DATASET CONTENT
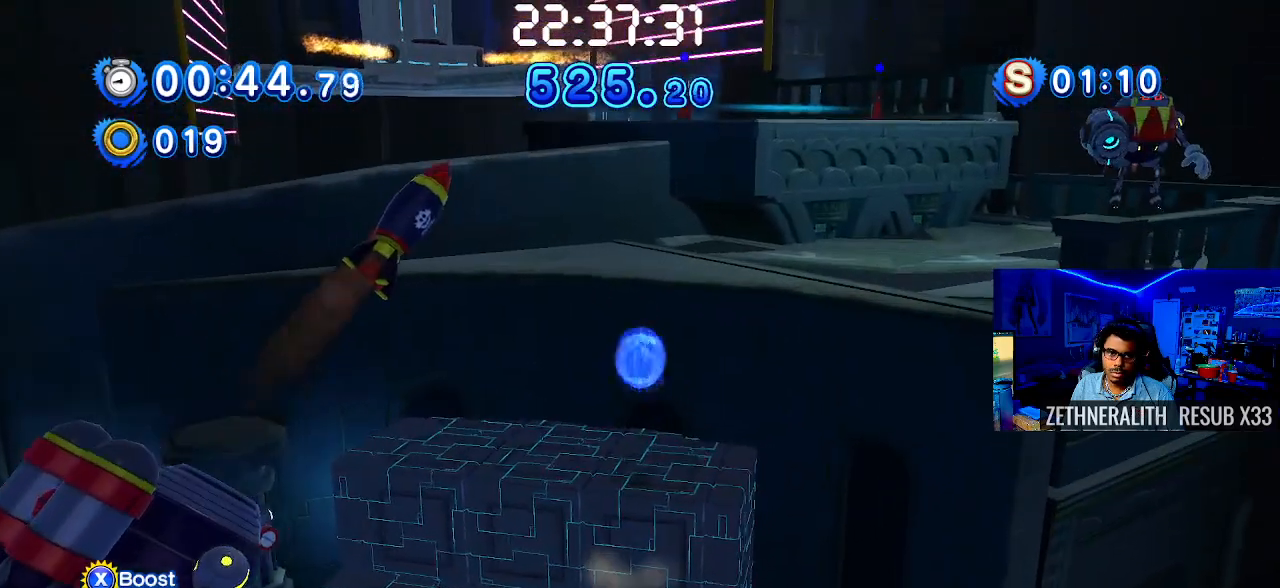
{"buttons": ["CROSS"], "left_stick": "up-right", "right_stick": "center", "events": [[100, "left_stick", "up-right"], [283, "CROSS", "down"]]}
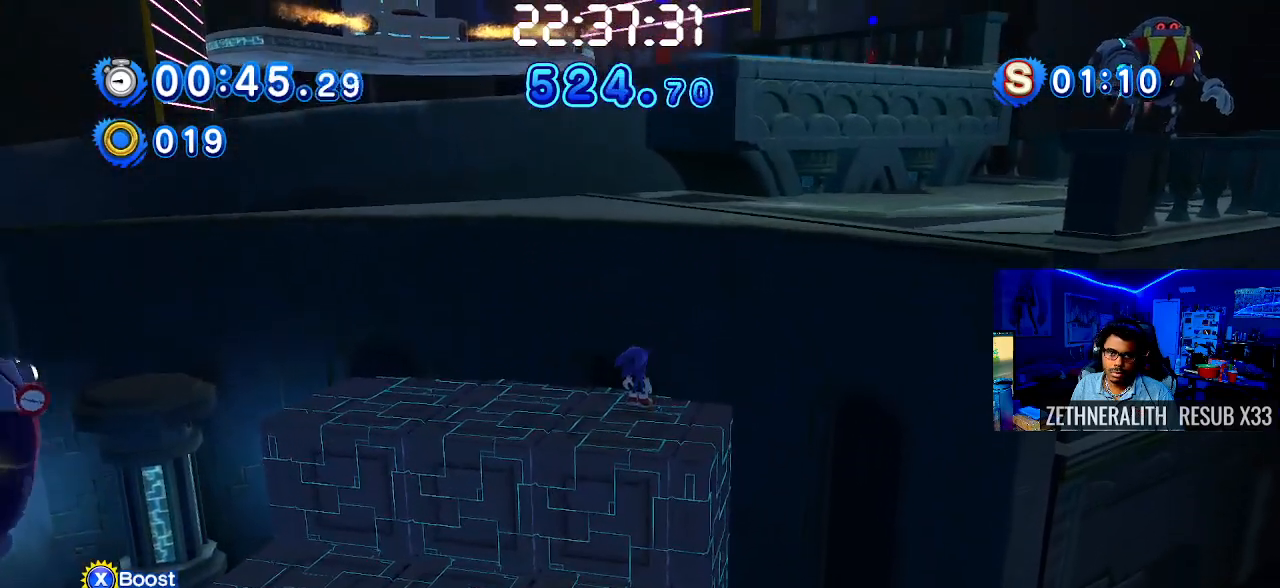
{"buttons": ["CROSS"], "left_stick": "up-right", "right_stick": "center", "events": [[167, "CROSS", "up"], [183, "CROSS", "down"]]}
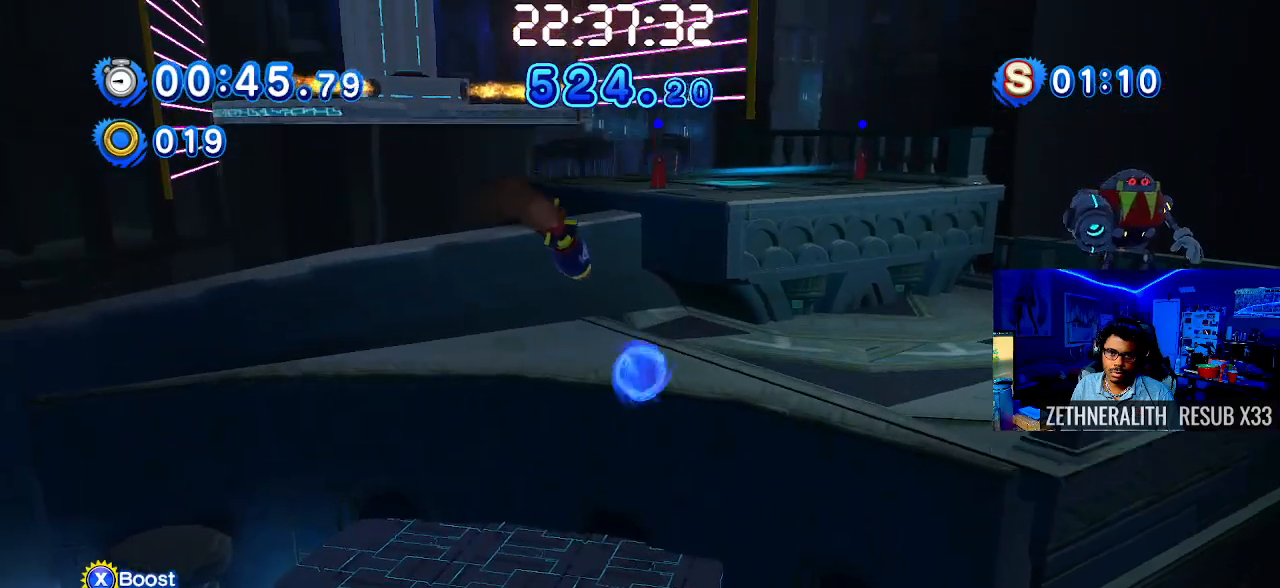
{"buttons": [], "left_stick": "up-right", "right_stick": "center", "events": [[283, "CROSS", "up"]]}
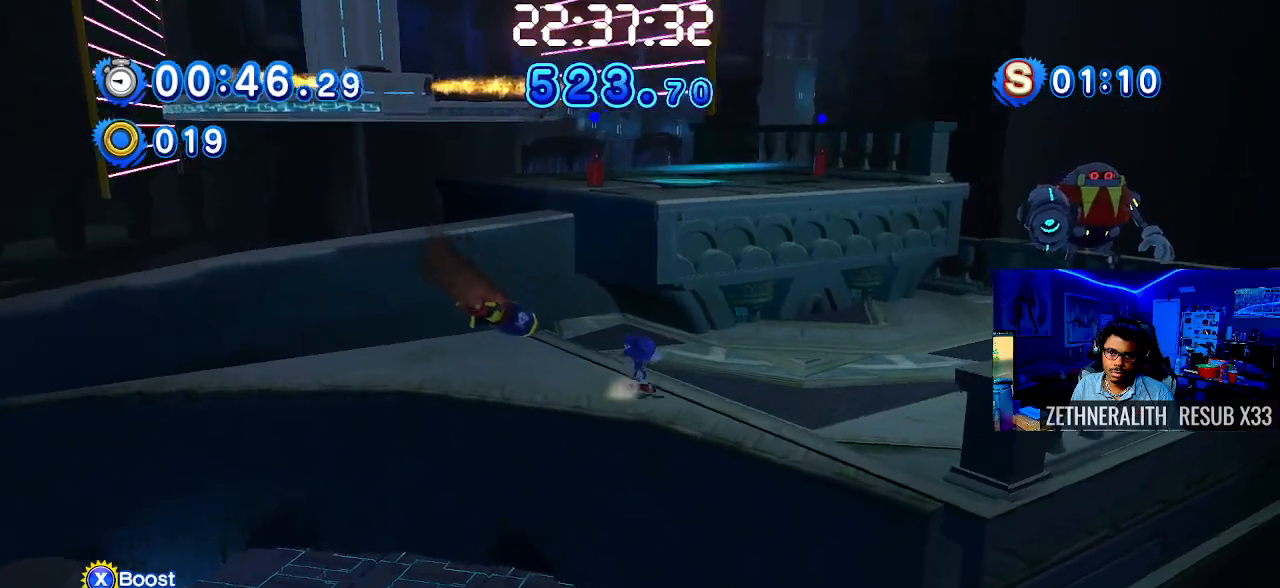
{"buttons": ["CROSS"], "left_stick": "up", "right_stick": "center", "events": [[17, "CROSS", "down"], [167, "left_stick", "up"]]}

REQUIRED WORK
Only the pictures are to be left out; all other material is to be output exactly.

OUTPUT BELOW
{"buttons": ["CROSS"], "left_stick": "up-right", "right_stick": "center", "events": [[100, "left_stick", "up-right"], [283, "CROSS", "down"]]}
{"buttons": ["CROSS"], "left_stick": "up-right", "right_stick": "center", "events": [[167, "CROSS", "up"], [183, "CROSS", "down"]]}
{"buttons": [], "left_stick": "up-right", "right_stick": "center", "events": [[283, "CROSS", "up"]]}
{"buttons": ["CROSS"], "left_stick": "up", "right_stick": "center", "events": [[17, "CROSS", "down"], [167, "left_stick", "up"]]}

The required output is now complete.